§ EXERCISE BRIEF
Recast the data below as a two-column CSV with the columns "text" and "answer", one row for each text and its answer, each value in a single quoted field with line breaks replaced by spaces. Begin at the line that contains "Is there any" and stop after the line that contains "11:00 AM to 12:30 PM".

§ DATASET ROWS
==========

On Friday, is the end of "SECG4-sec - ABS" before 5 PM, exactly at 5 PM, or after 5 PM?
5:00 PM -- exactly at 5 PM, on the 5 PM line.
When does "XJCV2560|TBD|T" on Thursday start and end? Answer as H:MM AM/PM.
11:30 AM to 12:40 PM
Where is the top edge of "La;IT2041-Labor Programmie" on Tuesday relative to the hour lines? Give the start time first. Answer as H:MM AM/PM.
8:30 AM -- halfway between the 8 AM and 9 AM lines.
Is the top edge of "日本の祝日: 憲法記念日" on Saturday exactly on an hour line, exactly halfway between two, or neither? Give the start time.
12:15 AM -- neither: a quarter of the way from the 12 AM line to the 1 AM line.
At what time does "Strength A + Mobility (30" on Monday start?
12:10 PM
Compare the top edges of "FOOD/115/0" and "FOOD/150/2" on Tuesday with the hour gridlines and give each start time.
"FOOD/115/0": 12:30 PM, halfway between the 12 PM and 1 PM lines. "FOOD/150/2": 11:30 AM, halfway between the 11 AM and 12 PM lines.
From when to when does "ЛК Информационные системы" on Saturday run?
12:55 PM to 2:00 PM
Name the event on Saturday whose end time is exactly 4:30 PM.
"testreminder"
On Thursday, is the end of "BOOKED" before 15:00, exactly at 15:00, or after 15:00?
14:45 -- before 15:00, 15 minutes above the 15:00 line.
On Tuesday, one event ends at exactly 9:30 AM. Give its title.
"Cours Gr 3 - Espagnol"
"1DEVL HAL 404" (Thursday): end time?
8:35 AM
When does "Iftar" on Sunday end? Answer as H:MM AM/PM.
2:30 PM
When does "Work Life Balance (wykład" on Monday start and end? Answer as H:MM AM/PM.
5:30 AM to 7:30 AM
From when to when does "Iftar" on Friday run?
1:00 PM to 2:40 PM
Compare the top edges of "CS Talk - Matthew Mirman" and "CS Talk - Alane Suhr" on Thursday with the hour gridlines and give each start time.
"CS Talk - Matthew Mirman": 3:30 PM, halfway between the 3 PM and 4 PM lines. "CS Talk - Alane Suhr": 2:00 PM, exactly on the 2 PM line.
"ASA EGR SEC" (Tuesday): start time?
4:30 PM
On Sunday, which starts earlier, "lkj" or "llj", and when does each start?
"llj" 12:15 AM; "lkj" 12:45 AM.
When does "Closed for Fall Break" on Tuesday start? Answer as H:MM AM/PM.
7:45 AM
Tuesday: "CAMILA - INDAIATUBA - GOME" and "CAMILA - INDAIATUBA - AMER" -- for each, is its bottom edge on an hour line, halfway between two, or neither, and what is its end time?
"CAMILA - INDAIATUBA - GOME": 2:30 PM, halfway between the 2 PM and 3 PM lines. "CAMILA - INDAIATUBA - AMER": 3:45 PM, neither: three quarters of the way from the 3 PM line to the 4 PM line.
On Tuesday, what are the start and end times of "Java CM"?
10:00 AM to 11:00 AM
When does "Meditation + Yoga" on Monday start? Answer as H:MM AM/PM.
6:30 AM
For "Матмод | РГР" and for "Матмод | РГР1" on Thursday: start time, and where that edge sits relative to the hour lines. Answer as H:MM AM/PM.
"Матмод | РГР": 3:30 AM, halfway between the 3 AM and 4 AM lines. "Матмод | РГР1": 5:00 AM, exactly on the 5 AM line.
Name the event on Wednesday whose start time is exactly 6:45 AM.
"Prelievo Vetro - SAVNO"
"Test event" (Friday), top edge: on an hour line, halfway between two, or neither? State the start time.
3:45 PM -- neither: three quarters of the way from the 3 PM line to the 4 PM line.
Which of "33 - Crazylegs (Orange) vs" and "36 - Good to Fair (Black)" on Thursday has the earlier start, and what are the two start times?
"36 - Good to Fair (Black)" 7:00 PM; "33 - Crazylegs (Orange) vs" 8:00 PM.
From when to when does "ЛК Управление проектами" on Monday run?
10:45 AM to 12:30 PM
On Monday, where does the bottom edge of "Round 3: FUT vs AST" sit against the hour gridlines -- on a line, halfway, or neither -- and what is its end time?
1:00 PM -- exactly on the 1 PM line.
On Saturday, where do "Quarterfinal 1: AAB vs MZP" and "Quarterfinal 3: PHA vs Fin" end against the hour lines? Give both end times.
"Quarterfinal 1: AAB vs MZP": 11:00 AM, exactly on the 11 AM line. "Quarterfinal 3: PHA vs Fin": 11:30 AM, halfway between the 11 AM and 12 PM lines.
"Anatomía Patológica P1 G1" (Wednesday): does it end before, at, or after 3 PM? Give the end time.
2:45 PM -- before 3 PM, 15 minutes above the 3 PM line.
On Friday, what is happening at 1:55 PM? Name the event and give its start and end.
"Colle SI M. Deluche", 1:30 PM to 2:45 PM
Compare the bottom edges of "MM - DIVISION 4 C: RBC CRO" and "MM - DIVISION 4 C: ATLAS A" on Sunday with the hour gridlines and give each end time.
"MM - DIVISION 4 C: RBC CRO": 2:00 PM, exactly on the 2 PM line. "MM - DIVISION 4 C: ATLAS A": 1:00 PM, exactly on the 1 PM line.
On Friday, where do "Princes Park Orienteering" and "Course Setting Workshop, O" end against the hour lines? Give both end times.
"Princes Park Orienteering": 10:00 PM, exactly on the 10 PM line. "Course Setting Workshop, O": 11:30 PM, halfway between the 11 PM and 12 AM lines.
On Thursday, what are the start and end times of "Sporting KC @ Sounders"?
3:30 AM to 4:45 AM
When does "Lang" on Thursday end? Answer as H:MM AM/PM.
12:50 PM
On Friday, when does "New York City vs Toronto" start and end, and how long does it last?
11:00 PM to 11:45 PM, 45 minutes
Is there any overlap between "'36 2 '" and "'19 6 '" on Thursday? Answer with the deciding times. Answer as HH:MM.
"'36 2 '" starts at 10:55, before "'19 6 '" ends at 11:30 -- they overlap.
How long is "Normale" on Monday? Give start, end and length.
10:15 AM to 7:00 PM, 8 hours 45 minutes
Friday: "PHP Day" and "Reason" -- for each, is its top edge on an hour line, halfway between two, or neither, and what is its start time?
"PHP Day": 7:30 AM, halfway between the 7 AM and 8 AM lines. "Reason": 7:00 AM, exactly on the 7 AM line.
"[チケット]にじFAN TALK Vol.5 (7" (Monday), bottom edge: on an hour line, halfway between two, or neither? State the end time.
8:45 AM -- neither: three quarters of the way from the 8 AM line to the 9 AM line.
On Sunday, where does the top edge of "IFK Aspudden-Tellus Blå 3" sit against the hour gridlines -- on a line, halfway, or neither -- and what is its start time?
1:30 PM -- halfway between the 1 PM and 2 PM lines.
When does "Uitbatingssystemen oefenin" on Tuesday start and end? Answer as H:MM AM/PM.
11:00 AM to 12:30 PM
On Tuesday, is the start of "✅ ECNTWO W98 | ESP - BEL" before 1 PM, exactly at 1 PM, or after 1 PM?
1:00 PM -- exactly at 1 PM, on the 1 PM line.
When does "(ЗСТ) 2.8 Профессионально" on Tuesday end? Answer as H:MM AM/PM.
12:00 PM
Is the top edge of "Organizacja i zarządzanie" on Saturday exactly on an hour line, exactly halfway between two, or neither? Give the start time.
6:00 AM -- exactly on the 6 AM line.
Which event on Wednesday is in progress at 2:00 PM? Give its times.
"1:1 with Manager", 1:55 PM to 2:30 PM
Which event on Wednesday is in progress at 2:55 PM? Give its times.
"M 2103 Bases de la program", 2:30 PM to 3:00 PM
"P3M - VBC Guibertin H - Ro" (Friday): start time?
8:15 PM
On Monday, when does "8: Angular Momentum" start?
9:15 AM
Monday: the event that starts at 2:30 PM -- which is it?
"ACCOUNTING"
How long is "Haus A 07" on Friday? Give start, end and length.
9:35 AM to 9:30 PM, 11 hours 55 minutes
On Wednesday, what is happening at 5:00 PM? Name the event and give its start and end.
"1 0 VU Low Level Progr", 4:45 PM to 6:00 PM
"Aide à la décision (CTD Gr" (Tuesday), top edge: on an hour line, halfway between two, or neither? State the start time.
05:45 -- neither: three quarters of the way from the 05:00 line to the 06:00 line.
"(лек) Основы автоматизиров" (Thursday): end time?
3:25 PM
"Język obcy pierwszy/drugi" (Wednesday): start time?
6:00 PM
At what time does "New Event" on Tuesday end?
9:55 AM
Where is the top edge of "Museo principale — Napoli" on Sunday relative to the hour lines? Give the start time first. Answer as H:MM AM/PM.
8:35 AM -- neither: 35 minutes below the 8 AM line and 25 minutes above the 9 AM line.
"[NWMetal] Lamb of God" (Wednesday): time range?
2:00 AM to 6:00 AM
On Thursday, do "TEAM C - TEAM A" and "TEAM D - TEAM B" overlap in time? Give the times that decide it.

==========

§ REPLY TO THE EXERCISE
text,answer
"Is there any overlap between ""'36 2 '"" and ""'19 6 '"" on Thursday? Answer with the deciding times. Answer as HH:MM.","""'36 2 '"" starts at 10:55, before ""'19 6 '"" ends at 11:30 -- they overlap."
"How long is ""Normale"" on Monday? Give start, end and length.","10:15 AM to 7:00 PM, 8 hours 45 minutes"
"Friday: ""PHP Day"" and ""Reason"" -- for each, is its top edge on an hour line, halfway between two, or neither, and what is its start time?","""PHP Day"": 7:30 AM, halfway between the 7 AM and 8 AM lines. ""Reason"": 7:00 AM, exactly on the 7 AM line."
"""[チケット]にじFAN TALK Vol.5 (7"" (Monday), bottom edge: on an hour line, halfway between two, or neither? State the end time.","8:45 AM -- neither: three quarters of the way from the 8 AM line to the 9 AM line."
"On Sunday, where does the top edge of ""IFK Aspudden-Tellus Blå 3"" sit against the hour gridlines -- on a line, halfway, or neither -- and what is its start time?","1:30 PM -- halfway between the 1 PM and 2 PM lines."
"When does ""Uitbatingssystemen oefenin"" on Tuesday start and end? Answer as H:MM AM/PM.","11:00 AM to 12:30 PM"